Une mission interrompue après seulement 69 secondes
La fusée Kairos, un lanceur de 18 mètres fonctionnant avec un propergol solide, a décollé depuis la base privée de Space One située à l’extrémité de la péninsule de Kii, dans la préfecture de Wakayama. Mais à peine 69 secondes après le lancement, le système de sécurité a déclenché l’autodestruction de l’appareil au-dessus de l’océan Pacifique, à environ 29 kilomètres d’altitude.

À son bord se trouvaient cinq satellites expérimentaux, dont certains développés par l’entreprise japonaise ArkEdge Space ainsi que par l’agence spatiale taïwanaise. Selon Nobuhiro Sekino, vice-président de Space One, les premières analyses n’ont pas révélé d’anomalie majeure dans les systèmes de vol ou les équipements embarqués avant l’incident. L’hypothèse privilégiée concerne un dysfonctionnement du système automatique d’interruption de vol.
Un revers pour les ambitions spatiales japonaises
Ce nouvel échec intervient dans un contexte où le Japon cherche à renforcer son autonomie dans le domaine spatial.
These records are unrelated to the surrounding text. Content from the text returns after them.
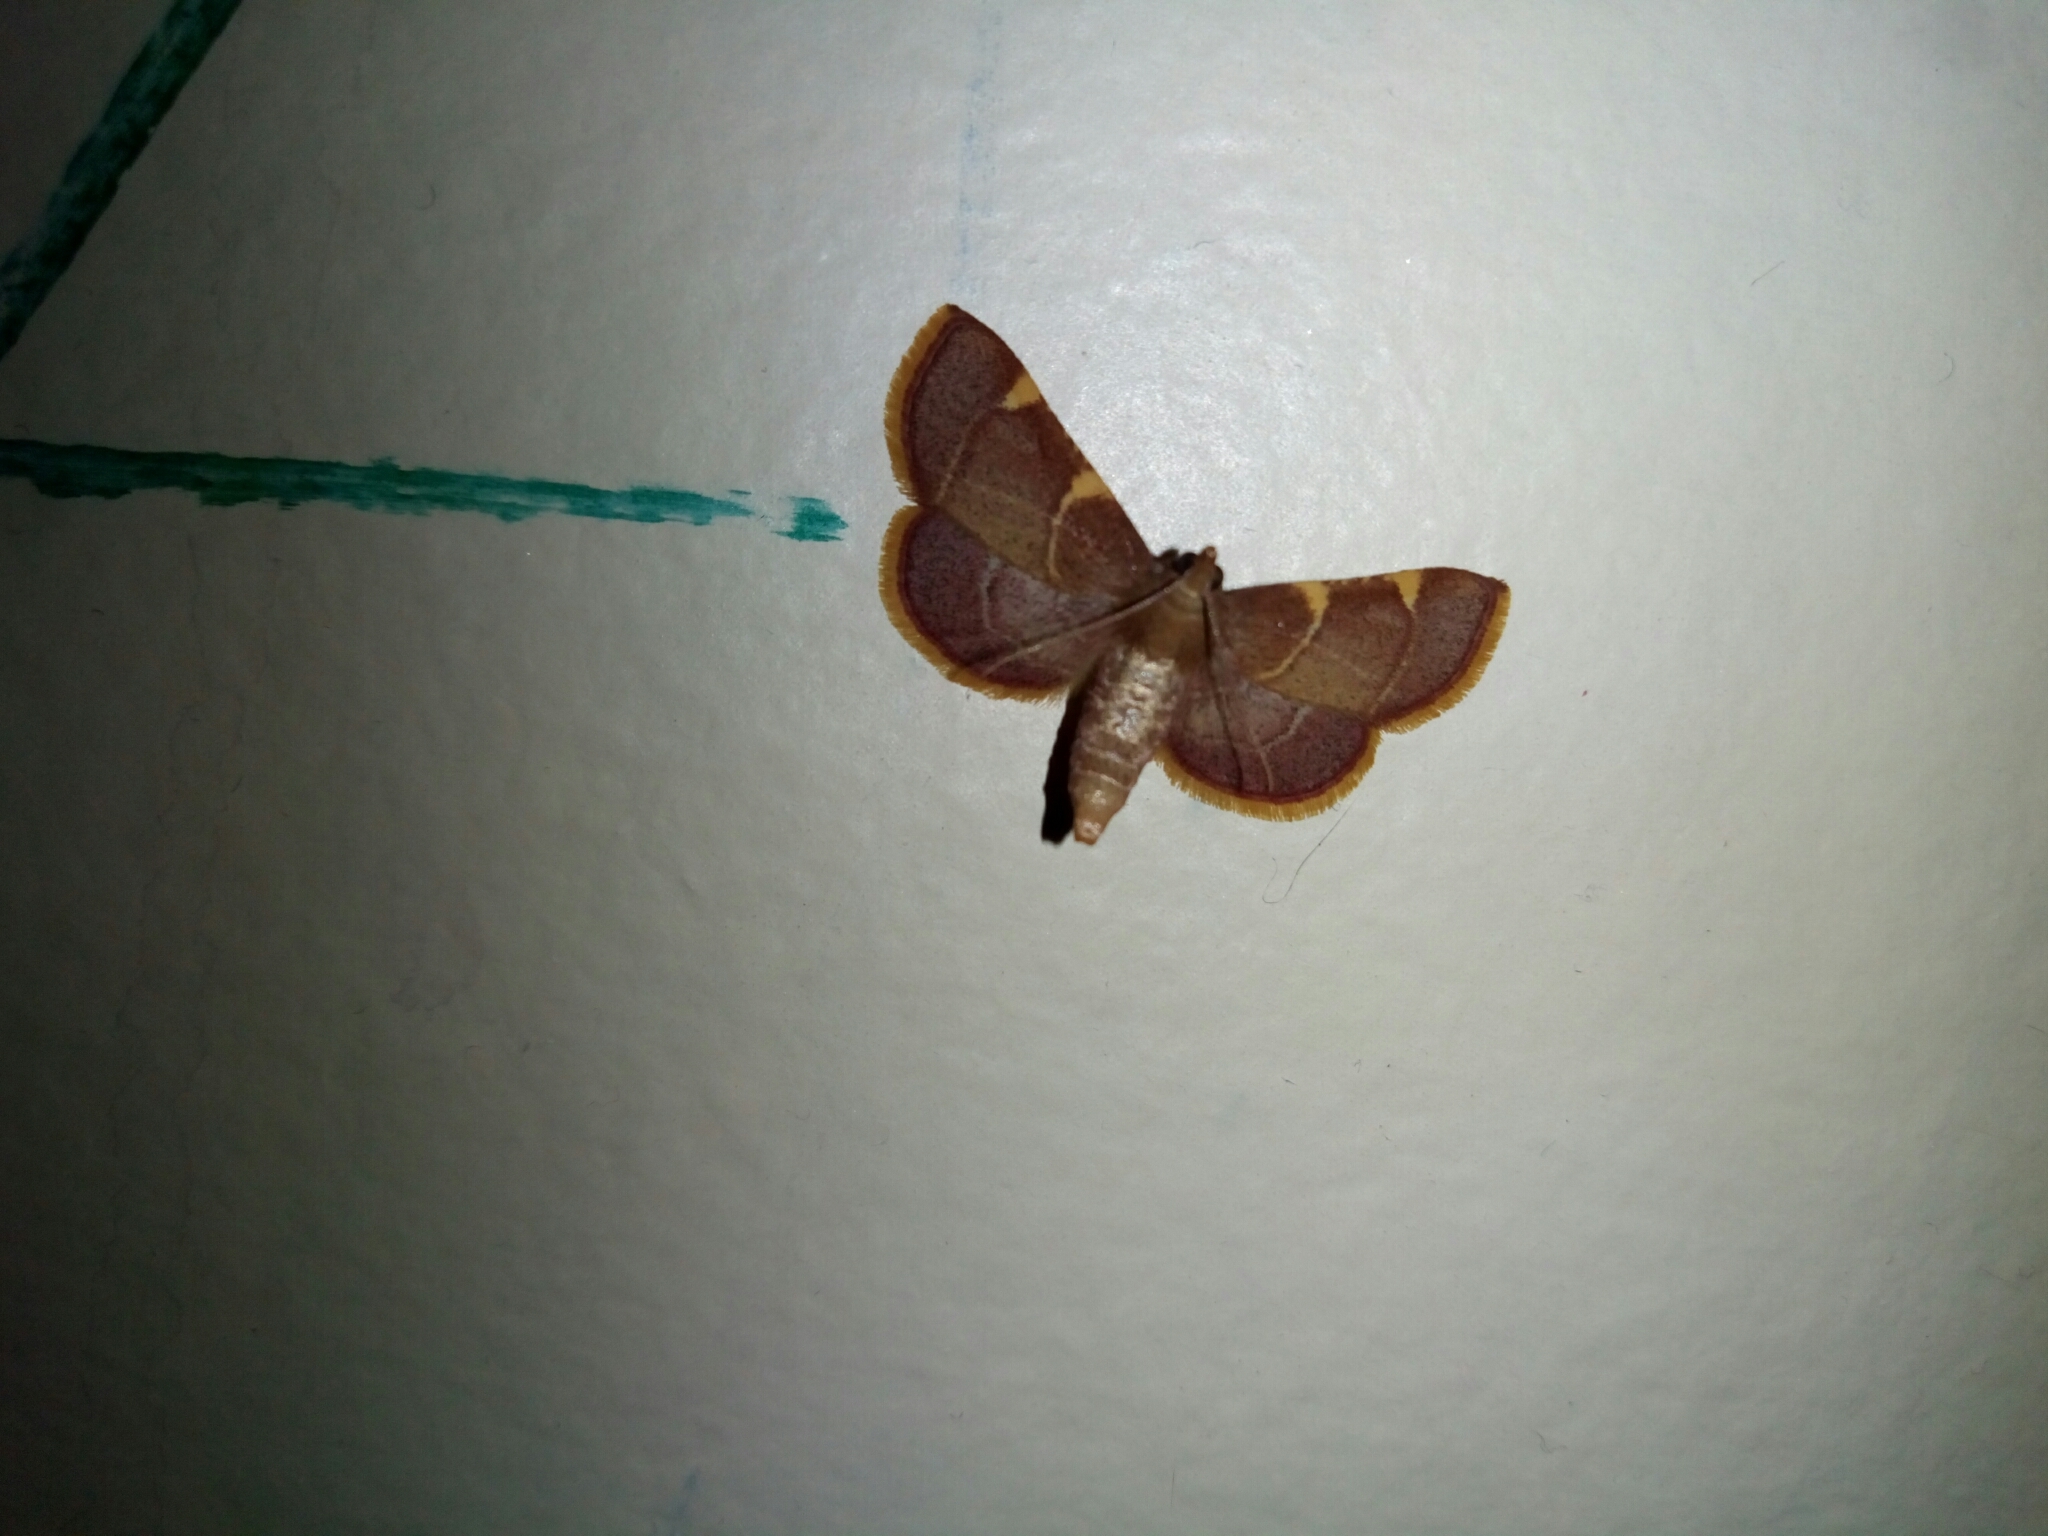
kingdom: Animalia
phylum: Arthropoda
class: Insecta
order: Lepidoptera
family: Pyralidae
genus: Hypsopygia
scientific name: Hypsopygia olinalis
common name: Yellow-fringed dolichomia moth
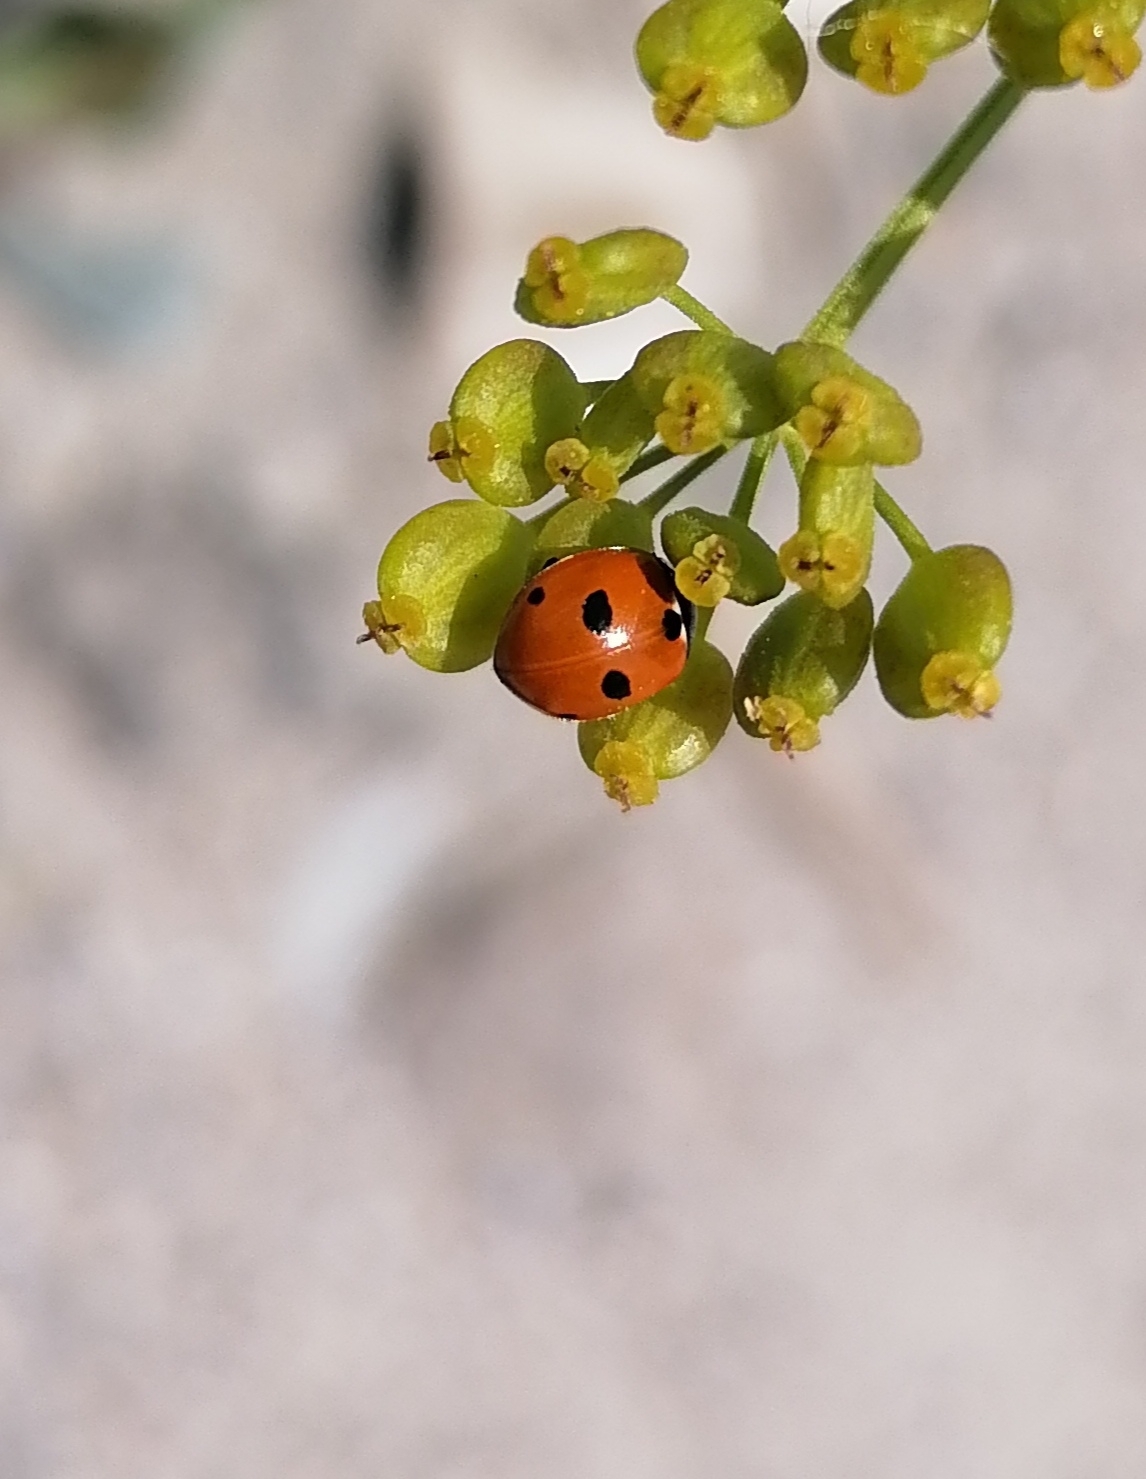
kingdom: Animalia
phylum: Arthropoda
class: Insecta
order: Coleoptera
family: Coccinellidae
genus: Coccinella
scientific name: Coccinella quinquepunctata
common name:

Le pays souhaite réduire sa dépendance aux lanceurs américains, notamment dans un environnement stratégique marqué par la montée des tensions régionales et la compétition technologique avec la Chine.

En 2025, seulement trois fusées ont été lancées depuis le Japon, très loin donc de l’objectif d’une trentaine de lancements annuels envisagés pour le début des années 2030. Les entreprises japonaises continuent donc de s’appuyer largement sur des acteurs internationaux comme SpaceX ou Rocket Lab pour mettre leurs satellites en orbite.
Un secteur soutenu mais encore en construction
Le gouvernement japonais tente d’accélérer le développement de lanceurs commerciaux en accordant des subventions et en signant des contrats liés aux satellites de sécurité nationale. Plusieurs grandes entreprises industrielles, dont Canon, IHI et Shimizu, soutiennent également Space One.
Malgré ces investissements, aucun lanceur commercial entièrement conçu par une entreprise japonaise n’a encore réussi à placer un satellite en orbite. Dans un marché mondial en pleine expansion, où de nombreuses start-ups développent des micro-fusées, ce retard du Japon ressemble à une anomalie au vu des avancées technologiques de la JAXA (agence spatiale japonaise).